**Short exercise:** Collect each line in the items below that contains the string "Rendered", matching case exactly.

##############################

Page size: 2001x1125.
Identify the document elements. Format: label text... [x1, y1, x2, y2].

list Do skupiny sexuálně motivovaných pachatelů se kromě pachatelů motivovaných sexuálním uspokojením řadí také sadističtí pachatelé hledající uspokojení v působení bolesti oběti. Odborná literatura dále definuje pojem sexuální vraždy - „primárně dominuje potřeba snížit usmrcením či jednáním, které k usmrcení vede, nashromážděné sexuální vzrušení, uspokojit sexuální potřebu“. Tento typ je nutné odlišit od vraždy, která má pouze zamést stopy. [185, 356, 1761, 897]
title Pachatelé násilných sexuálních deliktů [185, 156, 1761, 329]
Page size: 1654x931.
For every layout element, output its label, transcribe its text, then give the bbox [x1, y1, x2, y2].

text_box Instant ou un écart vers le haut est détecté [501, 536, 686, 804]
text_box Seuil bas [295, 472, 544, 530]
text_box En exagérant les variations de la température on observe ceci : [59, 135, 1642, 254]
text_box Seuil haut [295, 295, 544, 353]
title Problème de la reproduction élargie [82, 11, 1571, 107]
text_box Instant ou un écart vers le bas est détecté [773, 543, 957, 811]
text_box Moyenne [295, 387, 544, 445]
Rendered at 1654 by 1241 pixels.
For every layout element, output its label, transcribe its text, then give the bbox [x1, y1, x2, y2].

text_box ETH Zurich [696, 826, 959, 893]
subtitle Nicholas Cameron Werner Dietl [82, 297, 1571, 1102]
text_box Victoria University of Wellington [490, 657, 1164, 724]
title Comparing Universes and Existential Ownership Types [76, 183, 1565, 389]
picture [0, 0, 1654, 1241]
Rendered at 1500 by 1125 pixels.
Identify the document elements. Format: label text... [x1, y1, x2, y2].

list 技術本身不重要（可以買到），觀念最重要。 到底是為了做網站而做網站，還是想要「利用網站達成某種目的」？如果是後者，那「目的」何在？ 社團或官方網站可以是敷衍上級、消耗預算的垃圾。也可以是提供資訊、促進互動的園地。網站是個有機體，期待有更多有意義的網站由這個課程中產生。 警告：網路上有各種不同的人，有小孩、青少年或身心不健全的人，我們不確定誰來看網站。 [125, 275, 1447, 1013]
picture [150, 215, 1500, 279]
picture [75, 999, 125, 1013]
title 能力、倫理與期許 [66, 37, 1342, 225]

##############################

**Solution below:**
Rendered at 1654 by 1241 pixels.
Rendered at 1500 by 1125 pixels.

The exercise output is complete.